▸ Exercise requirements: Revise the palm phylogeny abstract between "Background: Understanding how" and "of TRF evolution.", inclusive, so that every "TRF" reads "rain forest".

▸ Source passage:
Origin and global diversification patterns of tropical rain forests: inferences from a complete genus-level phylogeny of palms

Abstract

Background: Understanding how biodiversity is shaped through time is a fundamental question in biology. Even though tropical rain forests (TRF) represent the most diverse terrestrial biomes on the planet, the timing, location and mechanisms of their diversification remain poorly understood. Molecular phylogenies are valuable tools for exploring these issues, but to date most studies have focused only on recent time scales, which minimises their explanatory potential. In order to provide a long-term view of TRF diversification, we constructed the first complete genus-level dated phylogeny of a largely TRF-restricted plant family with a known history dating back to the Cretaceous. Palms (Arecaceae/Palmae) are one of the most characteristic and ecologically important components of TRF worldwide, and represent a model group for the investigation of TRF evolution.

Results: We provide evidence that diversification of extant lineages of palms started during the mid-Cretaceous period about 100 million years ago. Ancestral biome and area reconstructions for the whole family strongly support the hypothesis that palms diversified in a TRF-like environment at northern latitudes. Finally, our results suggest that palms conform to a constant diversification model (the 'museum' model or Yule process), at least until the Neogene, with no evidence for any change in diversification rates even through the Cretaceous/Paleogene mass extinction event.

▸ Data provided:

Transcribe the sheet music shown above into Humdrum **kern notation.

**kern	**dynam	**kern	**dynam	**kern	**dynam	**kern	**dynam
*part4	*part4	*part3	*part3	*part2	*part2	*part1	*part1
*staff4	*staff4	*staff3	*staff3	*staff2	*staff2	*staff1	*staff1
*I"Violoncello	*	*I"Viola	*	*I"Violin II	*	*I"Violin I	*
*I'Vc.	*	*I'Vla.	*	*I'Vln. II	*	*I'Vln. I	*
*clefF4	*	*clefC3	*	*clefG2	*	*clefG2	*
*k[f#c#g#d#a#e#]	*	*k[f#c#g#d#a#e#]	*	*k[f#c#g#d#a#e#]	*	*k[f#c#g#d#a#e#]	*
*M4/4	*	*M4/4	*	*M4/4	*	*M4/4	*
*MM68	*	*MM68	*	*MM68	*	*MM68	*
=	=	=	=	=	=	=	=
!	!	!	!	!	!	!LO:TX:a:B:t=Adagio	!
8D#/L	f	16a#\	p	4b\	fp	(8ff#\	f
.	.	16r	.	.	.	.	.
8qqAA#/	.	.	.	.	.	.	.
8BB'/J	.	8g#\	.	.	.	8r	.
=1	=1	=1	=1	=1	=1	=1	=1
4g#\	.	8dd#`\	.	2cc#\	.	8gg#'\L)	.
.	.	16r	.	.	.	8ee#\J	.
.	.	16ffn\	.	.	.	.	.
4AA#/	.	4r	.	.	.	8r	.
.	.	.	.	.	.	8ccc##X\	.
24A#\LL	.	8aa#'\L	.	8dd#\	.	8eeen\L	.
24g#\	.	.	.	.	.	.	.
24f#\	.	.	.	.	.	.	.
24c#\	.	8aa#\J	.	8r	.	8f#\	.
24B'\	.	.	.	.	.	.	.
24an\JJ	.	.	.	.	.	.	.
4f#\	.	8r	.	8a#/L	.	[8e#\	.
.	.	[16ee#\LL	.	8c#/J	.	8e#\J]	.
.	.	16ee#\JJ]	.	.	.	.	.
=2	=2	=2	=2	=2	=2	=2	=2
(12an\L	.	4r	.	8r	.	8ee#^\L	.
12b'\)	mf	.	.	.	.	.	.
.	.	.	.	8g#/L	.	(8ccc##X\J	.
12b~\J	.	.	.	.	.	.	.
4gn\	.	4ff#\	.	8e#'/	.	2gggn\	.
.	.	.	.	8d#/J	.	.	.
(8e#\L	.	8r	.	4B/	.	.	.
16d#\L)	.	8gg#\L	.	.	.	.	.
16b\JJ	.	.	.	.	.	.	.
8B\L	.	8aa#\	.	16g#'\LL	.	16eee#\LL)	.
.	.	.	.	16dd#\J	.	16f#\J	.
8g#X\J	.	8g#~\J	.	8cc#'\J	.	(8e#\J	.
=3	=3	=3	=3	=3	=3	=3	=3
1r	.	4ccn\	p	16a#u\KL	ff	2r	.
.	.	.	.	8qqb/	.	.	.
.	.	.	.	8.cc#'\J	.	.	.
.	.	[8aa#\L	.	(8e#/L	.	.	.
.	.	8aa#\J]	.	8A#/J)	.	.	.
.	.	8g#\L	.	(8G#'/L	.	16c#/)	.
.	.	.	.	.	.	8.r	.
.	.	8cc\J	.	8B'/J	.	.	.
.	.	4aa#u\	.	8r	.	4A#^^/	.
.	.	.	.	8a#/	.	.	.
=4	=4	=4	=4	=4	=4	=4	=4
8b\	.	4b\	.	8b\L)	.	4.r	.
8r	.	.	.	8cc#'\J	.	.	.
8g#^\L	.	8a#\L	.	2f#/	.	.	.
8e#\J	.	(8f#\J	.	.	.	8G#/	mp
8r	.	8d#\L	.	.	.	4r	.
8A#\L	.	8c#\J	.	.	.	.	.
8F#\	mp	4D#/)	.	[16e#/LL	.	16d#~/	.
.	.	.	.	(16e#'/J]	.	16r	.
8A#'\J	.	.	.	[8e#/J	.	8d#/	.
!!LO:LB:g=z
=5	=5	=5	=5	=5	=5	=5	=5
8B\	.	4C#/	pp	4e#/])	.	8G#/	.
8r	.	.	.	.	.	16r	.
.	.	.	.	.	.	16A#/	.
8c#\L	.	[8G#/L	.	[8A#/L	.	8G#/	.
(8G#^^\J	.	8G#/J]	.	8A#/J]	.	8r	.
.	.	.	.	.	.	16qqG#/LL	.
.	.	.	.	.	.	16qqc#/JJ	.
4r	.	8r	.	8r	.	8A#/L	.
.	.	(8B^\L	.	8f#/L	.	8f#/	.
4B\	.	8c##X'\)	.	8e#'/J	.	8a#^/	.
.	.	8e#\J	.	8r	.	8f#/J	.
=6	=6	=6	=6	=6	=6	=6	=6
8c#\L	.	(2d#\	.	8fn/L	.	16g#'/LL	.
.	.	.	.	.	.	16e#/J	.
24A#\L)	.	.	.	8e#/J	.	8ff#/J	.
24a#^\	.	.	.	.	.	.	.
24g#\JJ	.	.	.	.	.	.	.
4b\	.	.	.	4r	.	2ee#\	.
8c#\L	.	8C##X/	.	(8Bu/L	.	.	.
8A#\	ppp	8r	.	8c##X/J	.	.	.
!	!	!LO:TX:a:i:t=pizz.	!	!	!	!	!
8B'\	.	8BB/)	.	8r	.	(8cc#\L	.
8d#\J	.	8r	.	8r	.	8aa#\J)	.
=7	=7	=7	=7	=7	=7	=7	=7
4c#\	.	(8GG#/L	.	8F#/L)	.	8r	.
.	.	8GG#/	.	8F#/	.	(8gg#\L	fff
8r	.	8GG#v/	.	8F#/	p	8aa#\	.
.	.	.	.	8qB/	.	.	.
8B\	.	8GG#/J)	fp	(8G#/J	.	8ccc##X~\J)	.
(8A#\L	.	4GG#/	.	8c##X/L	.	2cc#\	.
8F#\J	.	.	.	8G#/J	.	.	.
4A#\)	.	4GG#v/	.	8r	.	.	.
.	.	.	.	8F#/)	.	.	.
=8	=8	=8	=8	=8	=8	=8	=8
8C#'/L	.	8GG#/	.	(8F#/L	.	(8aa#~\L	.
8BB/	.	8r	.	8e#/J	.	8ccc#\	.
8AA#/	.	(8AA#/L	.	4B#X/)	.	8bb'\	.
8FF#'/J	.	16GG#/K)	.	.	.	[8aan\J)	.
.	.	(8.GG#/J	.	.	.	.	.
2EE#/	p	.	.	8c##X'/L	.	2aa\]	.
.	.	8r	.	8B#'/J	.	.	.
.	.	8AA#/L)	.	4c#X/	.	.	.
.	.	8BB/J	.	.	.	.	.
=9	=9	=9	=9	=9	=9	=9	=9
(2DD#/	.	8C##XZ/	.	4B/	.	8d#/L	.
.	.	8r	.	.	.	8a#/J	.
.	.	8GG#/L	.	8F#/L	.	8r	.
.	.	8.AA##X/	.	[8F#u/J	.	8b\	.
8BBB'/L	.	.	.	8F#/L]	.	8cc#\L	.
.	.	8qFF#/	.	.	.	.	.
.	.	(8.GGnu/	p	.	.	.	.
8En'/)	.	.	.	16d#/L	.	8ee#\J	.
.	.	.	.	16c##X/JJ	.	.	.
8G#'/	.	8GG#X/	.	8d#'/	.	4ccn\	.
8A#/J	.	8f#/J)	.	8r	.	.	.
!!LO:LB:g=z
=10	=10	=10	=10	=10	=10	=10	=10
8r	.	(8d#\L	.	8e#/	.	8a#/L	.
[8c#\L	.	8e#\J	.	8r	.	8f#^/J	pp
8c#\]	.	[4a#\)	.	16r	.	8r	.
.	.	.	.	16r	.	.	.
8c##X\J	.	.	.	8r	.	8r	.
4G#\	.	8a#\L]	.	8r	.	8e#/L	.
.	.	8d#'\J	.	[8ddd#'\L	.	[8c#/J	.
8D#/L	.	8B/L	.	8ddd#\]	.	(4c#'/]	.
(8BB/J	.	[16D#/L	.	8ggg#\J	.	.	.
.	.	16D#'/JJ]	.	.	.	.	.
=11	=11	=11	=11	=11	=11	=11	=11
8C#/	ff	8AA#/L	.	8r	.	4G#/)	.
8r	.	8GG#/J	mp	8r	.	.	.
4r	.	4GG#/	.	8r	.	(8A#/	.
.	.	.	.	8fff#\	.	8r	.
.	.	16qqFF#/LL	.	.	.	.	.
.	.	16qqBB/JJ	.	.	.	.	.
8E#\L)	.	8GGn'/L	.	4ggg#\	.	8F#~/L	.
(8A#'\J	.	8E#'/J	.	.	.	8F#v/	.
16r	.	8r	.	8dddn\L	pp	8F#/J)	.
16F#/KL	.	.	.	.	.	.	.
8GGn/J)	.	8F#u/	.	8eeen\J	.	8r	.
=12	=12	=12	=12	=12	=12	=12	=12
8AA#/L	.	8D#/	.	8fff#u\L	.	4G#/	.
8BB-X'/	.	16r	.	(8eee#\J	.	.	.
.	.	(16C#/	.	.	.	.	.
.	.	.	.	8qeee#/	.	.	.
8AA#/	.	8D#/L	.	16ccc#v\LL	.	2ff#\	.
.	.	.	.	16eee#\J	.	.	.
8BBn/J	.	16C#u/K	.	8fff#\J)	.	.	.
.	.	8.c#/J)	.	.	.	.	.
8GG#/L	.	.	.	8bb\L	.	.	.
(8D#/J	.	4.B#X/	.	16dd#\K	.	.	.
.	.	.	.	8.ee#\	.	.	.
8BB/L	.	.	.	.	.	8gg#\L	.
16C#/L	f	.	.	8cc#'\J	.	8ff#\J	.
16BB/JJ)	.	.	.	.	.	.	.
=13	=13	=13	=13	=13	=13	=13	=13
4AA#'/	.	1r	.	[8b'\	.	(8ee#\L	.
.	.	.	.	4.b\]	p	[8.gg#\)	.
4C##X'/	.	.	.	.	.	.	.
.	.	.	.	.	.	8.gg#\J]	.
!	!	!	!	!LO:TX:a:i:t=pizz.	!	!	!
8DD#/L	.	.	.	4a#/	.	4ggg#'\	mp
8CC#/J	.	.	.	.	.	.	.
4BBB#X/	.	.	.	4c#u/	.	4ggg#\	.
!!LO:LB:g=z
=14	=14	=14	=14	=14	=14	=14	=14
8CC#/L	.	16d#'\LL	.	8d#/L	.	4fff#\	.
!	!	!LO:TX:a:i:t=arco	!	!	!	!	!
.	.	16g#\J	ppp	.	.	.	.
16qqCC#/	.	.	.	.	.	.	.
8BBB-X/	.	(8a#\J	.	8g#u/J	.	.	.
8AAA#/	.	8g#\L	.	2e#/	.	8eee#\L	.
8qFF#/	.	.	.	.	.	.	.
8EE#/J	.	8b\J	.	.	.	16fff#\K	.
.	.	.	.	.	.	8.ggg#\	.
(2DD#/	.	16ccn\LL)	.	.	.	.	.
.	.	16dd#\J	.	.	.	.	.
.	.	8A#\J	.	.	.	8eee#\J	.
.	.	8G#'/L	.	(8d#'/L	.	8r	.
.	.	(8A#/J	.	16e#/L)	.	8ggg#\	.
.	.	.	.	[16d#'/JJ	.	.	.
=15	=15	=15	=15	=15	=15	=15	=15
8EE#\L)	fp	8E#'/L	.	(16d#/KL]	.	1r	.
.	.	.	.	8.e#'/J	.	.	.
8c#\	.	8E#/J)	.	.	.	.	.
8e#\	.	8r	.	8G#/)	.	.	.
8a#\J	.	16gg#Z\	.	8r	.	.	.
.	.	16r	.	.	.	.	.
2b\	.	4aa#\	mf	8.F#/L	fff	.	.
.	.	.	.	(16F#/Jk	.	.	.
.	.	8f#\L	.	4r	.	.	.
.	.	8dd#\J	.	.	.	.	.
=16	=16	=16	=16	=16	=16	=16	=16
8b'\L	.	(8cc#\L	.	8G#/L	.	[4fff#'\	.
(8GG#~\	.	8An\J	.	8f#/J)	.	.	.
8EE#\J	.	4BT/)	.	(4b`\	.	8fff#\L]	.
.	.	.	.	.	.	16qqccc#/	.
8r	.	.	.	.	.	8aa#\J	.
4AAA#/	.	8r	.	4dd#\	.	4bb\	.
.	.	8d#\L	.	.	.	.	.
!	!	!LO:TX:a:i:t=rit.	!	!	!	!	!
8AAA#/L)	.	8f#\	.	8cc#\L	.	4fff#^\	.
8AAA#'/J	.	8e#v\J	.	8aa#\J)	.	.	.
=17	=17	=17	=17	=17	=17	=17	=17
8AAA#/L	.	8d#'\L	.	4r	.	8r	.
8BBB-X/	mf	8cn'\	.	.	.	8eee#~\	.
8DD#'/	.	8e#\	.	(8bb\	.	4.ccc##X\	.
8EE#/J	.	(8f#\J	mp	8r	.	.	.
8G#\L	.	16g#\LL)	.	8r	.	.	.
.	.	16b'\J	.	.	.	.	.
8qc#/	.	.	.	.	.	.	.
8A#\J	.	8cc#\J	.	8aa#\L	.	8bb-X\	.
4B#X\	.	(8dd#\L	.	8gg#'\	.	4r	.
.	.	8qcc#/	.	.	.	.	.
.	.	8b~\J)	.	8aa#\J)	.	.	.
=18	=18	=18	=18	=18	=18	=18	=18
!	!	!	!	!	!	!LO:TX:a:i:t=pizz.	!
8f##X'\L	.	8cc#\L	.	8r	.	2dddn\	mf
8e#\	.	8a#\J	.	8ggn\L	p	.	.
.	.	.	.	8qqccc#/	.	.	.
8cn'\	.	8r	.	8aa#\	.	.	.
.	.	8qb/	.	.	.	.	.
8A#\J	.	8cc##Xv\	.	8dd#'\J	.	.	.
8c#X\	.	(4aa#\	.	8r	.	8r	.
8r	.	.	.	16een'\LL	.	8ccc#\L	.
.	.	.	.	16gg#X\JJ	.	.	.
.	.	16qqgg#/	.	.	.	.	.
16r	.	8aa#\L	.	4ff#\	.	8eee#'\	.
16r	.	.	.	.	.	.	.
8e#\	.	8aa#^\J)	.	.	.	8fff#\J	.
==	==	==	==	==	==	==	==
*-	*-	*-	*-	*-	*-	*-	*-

▸ Solution to this task:
Background: Understanding how biodiversity is shaped through time is a fundamental question in biology. Even though tropical rain forests (rain forest) represent the most diverse terrestrial biomes on the planet, the timing, location and mechanisms of their diversification remain poorly understood. Molecular phylogenies are valuable tools for exploring these issues, but to date most studies have focused only on recent time scales, which minimises their explanatory potential. In order to provide a long-term view of rain forest diversification, we constructed the first complete genus-level dated phylogeny of a largely rain forest-restricted plant family with a known history dating back to the Cretaceous. Palms (Arecaceae/Palmae) are one of the most characteristic and ecologically important components of rain forest worldwide, and represent a model group for the investigation of rain forest evolution.